Redline (2007)

People bitch about how video games get a bad rap, but these days so many action movies are built around this concept that make them live action video games. It’s impossible not to hate on video games when so many action movies want to convince us that they really could be if a studio tried hard enough. Take “Redline” a movie thankfully obscure due to a poor release date and terrible publicity, but is really just constructed like a video game. We have cut scenes, colorful characters, bosses, and various drivers all of whom are introduced with profiles and name inserts by heroine Natasha who takes great pains to give us back story without the script ever having to do the work to good old fashioned storytelling.

The rest is reliant on really badly CGIed race sequences while folks like Tim Matheson and Eddie Griffin try to pick up the slack.

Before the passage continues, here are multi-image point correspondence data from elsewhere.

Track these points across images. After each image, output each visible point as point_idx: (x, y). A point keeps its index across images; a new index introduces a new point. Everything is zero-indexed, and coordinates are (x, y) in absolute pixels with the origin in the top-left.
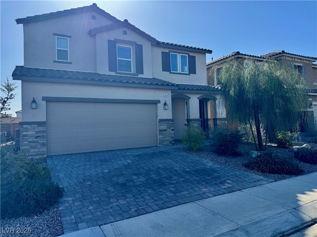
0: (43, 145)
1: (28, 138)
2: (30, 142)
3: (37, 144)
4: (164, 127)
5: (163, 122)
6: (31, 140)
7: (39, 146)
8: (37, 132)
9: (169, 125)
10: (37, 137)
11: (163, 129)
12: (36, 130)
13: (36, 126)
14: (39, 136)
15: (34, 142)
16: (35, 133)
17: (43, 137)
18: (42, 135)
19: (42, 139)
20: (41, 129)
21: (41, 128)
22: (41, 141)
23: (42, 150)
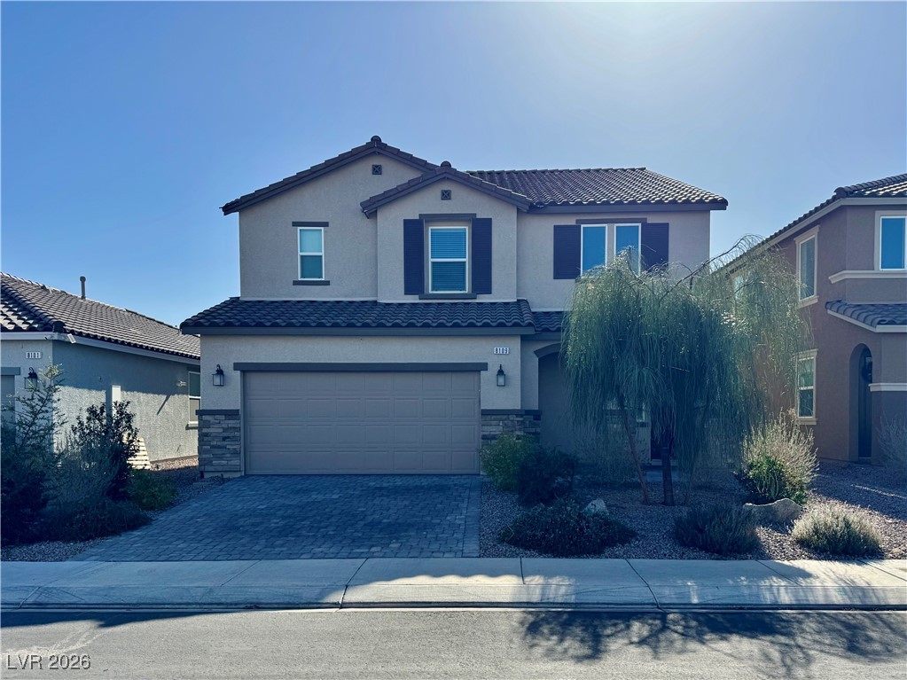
0: (236, 453)
1: (210, 439)
2: (213, 447)
3: (224, 451)
4: (495, 429)
5: (493, 417)
6: (215, 443)
7: (228, 455)
8: (225, 430)
9: (510, 423)
10: (224, 439)
11: (492, 433)
12: (223, 426)
13: (223, 417)
14: (228, 437)
15: (219, 447)
16: (221, 430)
17: (236, 439)
18: (233, 434)
19: (232, 443)
20: (232, 423)
21: (231, 421)
22: (231, 446)
23: (233, 462)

Natasha has a sordid history with driving (of course) but after years of avidly avoiding any and all of it in spite of selling muscle cars and racing them for potential customers (Makes sense…?), she is pulled in to the underground world of illegal racing (obviously) where she confronts her demons once again while evading the law. Just take “The Fast and the Furious” and “Speed Racer” and you have “Redline” in a nutshell. It’s all a very predictable affair that most movie viewers with common sense can figure in seconds flat.

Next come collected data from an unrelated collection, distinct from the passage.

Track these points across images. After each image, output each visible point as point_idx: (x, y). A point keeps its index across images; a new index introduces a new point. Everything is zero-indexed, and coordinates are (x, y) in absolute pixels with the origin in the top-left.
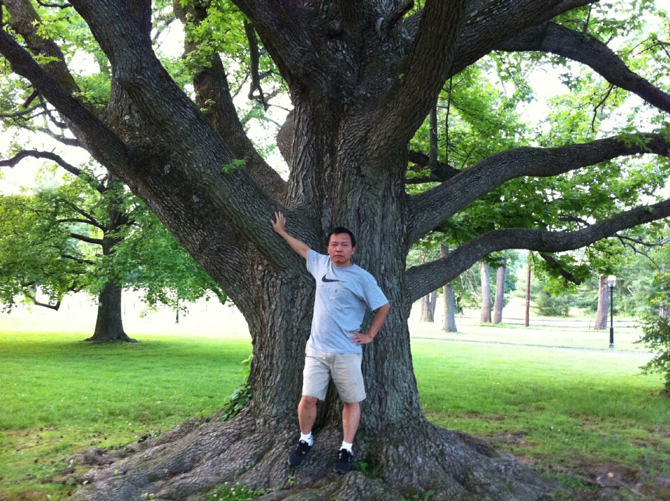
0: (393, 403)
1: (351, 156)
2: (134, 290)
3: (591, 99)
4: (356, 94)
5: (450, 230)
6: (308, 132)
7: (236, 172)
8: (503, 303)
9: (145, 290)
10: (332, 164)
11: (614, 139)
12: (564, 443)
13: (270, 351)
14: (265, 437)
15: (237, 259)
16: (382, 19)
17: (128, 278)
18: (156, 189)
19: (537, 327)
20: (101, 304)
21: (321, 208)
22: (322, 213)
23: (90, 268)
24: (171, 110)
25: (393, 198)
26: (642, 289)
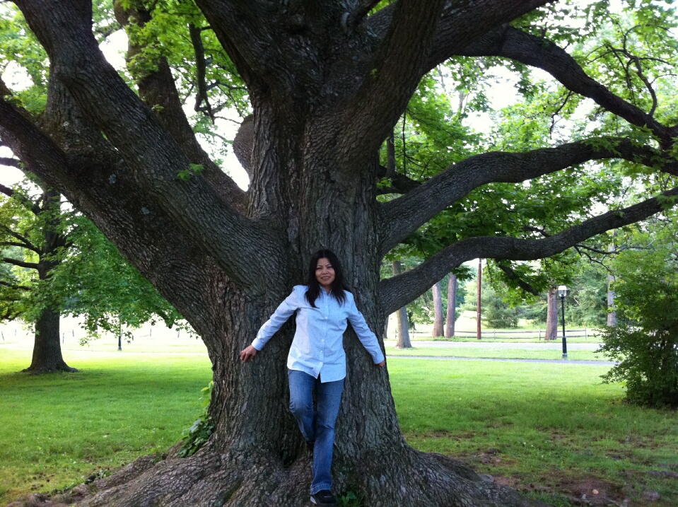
0: (371, 427)
1: (319, 160)
2: (74, 317)
3: (544, 108)
4: (322, 94)
5: (415, 241)
6: (270, 135)
7: (192, 179)
8: (454, 317)
9: (86, 315)
10: (298, 170)
11: (582, 142)
12: (540, 459)
13: (235, 377)
14: (231, 474)
15: (194, 277)
16: (348, 14)
17: (67, 303)
18: (100, 201)
19: (488, 340)
20: (38, 333)
21: (287, 218)
22: (288, 223)
23: (26, 294)
24: (118, 109)
25: (364, 206)
26: (588, 299)
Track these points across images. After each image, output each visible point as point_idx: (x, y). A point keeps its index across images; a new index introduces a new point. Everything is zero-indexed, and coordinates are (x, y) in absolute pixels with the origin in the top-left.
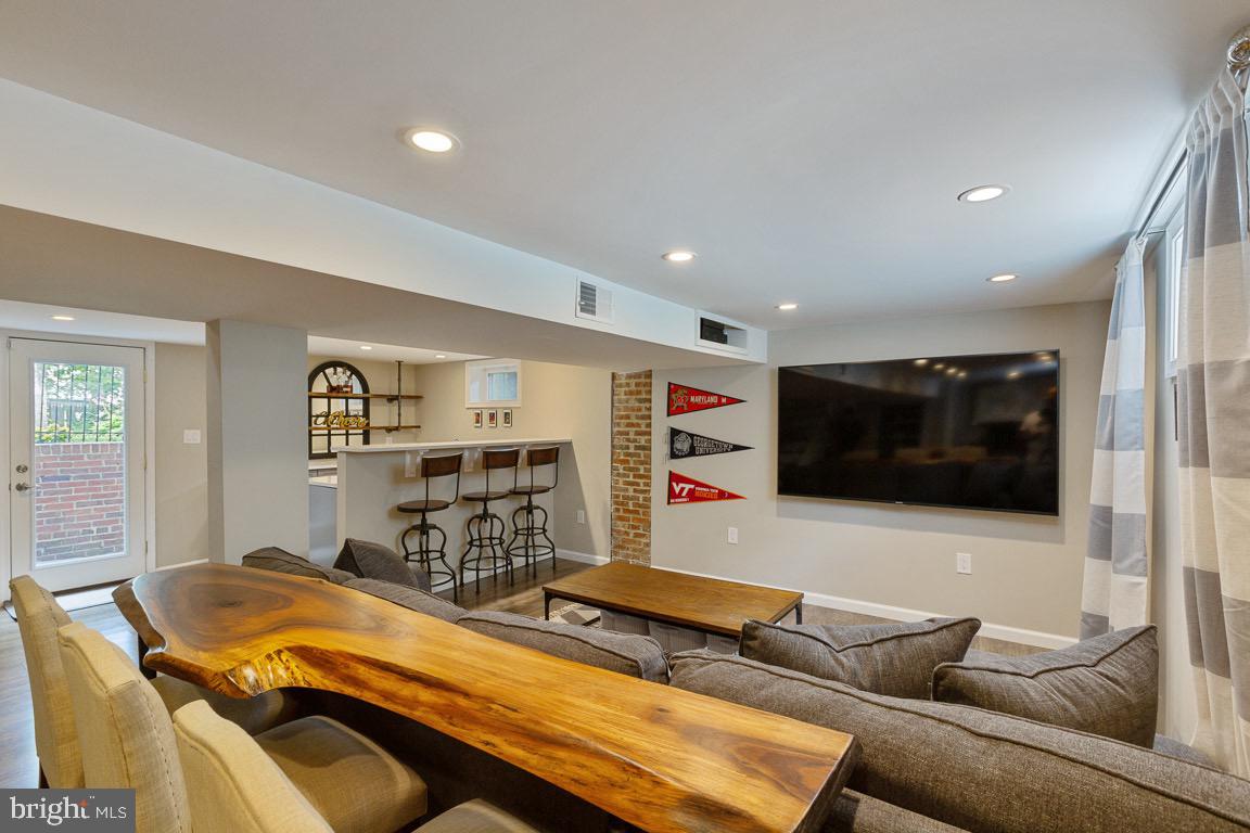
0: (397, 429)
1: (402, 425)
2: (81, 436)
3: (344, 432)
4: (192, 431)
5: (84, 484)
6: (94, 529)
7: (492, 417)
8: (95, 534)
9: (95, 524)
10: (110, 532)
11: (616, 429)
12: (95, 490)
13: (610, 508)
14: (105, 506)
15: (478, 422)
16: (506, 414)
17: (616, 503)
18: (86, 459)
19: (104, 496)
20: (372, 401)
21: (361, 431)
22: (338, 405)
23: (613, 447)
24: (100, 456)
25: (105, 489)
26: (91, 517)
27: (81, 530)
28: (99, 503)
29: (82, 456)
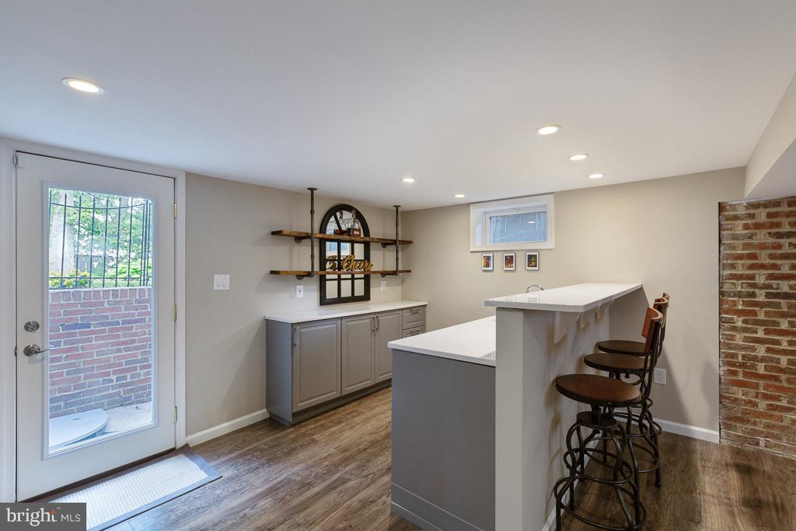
0: (395, 273)
1: (400, 269)
2: (100, 281)
3: (350, 276)
4: (222, 276)
5: (104, 331)
6: (114, 377)
7: (509, 260)
8: (115, 383)
9: (115, 372)
10: (129, 380)
11: (726, 272)
12: (114, 337)
13: (718, 368)
14: (124, 353)
15: (487, 265)
16: (530, 257)
17: (729, 364)
18: (106, 305)
19: (124, 343)
20: (372, 245)
21: (362, 276)
22: (346, 250)
23: (721, 293)
24: (119, 302)
25: (124, 335)
26: (111, 366)
27: (101, 380)
28: (119, 350)
29: (103, 303)
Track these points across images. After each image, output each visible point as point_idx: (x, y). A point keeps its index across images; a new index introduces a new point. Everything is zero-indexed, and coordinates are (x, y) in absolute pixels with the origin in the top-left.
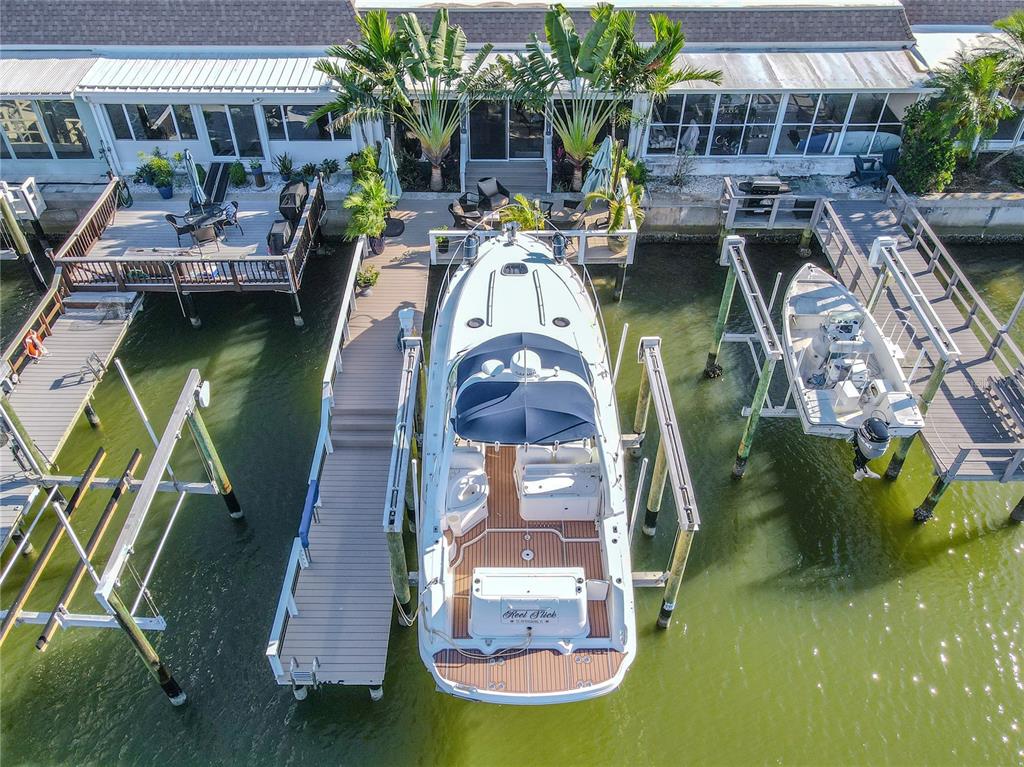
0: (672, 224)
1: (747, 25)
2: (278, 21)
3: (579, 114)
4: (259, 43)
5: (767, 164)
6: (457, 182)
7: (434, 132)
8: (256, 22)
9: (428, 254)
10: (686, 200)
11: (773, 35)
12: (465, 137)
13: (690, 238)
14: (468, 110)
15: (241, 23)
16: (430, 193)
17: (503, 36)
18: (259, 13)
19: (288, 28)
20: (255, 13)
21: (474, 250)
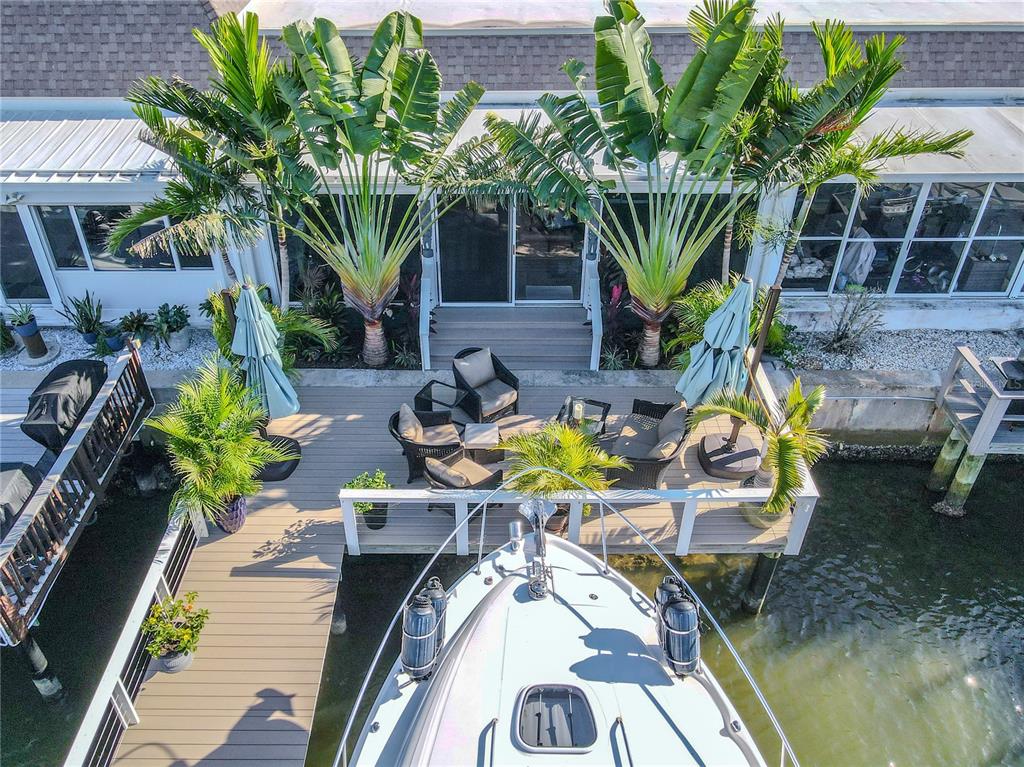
0: (834, 426)
1: (958, 57)
2: (85, 53)
3: (663, 224)
4: (49, 92)
5: (1011, 311)
6: (414, 347)
7: (365, 260)
8: (45, 56)
9: (338, 529)
10: (871, 387)
11: (1006, 75)
12: (430, 264)
13: (867, 452)
14: (435, 215)
15: (16, 58)
16: (362, 372)
17: (502, 78)
18: (49, 38)
19: (103, 66)
20: (41, 39)
21: (432, 644)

Obviously Nadia Bjorlin wasn’t cast because she’s the next Hepburn, but her performance is so flat, you can barely tell if she’s trying to act or model for the camera. She’s a woman so superb that her make up never smudges even when she’s sleeping or gets in to a car crash, and the closest we see emotions in her is when she’s frowning looking at the newspaper clipping from her dad’s death.  When Bjorlin isn’t mugging for the camera trying to convince us she’s anything but a pin up model, we get an aggravating Eddie Griffin, apathetic Angus McFayden, and bored Tim Matheson all of whom seem about as out of place as Max Von Sydow in “Rush Hour 4.”

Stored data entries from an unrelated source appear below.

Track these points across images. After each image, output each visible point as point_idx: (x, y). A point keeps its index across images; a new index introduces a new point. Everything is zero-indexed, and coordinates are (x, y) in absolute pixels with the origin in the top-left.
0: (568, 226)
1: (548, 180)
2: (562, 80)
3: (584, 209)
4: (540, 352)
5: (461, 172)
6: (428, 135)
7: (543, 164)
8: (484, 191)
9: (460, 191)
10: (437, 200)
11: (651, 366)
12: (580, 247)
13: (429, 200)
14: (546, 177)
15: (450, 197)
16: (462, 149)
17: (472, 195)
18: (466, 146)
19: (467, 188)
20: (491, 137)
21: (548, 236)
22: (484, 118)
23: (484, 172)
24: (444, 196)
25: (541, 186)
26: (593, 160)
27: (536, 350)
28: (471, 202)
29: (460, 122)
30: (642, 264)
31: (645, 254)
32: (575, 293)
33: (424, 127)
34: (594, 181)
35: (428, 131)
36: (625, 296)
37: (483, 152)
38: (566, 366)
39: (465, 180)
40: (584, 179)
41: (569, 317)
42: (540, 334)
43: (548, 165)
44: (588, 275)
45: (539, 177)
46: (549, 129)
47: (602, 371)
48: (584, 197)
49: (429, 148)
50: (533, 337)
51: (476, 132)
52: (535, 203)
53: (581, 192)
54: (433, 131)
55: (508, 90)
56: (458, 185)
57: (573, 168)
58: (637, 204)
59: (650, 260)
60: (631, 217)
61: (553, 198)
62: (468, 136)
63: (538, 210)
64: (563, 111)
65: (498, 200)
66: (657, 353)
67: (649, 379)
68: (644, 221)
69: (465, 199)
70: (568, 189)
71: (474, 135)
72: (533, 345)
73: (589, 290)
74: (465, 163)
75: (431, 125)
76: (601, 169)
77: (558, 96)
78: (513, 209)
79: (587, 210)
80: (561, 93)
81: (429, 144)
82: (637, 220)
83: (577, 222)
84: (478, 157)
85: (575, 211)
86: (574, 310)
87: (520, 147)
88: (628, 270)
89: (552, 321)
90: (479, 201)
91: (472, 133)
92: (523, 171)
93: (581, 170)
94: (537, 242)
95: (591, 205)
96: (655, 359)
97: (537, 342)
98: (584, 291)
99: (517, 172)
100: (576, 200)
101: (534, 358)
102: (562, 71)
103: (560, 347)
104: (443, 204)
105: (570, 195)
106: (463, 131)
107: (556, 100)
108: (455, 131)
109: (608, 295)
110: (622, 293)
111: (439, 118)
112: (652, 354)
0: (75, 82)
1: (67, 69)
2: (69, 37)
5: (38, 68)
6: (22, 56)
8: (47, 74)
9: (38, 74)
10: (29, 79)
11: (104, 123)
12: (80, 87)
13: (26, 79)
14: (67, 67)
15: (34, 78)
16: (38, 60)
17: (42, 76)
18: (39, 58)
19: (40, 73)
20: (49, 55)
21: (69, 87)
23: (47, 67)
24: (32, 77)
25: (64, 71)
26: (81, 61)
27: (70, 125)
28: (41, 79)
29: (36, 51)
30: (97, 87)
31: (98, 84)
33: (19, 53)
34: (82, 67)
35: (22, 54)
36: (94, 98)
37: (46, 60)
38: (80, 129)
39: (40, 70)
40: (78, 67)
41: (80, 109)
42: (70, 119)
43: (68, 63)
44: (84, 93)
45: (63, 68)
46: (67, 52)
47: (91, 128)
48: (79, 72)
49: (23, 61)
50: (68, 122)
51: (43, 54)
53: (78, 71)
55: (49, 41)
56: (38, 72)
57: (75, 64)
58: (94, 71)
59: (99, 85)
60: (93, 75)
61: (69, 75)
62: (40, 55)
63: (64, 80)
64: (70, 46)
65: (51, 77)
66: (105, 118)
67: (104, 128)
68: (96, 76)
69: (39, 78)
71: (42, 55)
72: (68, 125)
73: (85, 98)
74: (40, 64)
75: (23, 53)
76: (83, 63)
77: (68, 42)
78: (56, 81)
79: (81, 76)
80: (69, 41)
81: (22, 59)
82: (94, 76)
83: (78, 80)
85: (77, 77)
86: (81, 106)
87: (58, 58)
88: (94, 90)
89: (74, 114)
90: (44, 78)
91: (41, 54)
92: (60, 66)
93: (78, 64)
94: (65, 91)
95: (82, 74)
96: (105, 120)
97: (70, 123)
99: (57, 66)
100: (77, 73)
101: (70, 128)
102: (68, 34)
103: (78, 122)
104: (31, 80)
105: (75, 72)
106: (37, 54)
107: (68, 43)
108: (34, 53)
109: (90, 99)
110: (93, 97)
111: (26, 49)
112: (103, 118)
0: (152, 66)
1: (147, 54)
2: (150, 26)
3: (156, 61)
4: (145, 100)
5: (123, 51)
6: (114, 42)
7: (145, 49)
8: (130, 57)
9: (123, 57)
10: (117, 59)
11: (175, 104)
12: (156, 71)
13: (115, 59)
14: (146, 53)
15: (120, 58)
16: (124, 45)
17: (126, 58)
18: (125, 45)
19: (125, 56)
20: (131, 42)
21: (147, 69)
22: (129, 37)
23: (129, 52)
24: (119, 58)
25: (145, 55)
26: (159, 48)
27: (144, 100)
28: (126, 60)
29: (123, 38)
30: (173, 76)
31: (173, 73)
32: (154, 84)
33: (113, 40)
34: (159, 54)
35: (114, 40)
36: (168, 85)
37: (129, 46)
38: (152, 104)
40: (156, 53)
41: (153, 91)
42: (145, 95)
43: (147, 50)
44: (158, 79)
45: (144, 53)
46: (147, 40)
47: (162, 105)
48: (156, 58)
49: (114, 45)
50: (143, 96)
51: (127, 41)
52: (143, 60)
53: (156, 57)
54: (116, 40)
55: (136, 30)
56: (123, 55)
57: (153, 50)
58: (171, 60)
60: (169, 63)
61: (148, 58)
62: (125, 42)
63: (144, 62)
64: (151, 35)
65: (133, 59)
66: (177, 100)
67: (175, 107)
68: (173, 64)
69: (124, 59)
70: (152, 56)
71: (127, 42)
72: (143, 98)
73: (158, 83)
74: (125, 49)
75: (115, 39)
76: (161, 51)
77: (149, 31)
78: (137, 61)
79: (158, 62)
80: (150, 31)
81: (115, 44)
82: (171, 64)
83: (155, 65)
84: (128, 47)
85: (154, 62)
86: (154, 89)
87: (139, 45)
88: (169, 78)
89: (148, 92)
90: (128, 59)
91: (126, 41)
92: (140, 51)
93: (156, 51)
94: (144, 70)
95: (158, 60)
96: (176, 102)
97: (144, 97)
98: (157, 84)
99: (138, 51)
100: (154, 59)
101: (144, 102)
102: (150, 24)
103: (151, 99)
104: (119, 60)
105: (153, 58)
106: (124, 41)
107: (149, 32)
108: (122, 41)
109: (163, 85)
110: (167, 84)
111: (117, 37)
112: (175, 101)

Not that we’re comparing Griffin to Von Sydow. “Redline” is your typical brain dead racing flick, and one that doesn’t make me long for the days of B movie, even though in the past this would have been the perfect double bill with a better picture like “Death Race.” And that’s not saying much. It’s your typical studio vehicle so to speak, about the illegal world of underground racing with hot women, no brains, and a paper thin plot that’s basically non-existent or relevant to the events on screen. You’d be better off watching “Death Race 2000.”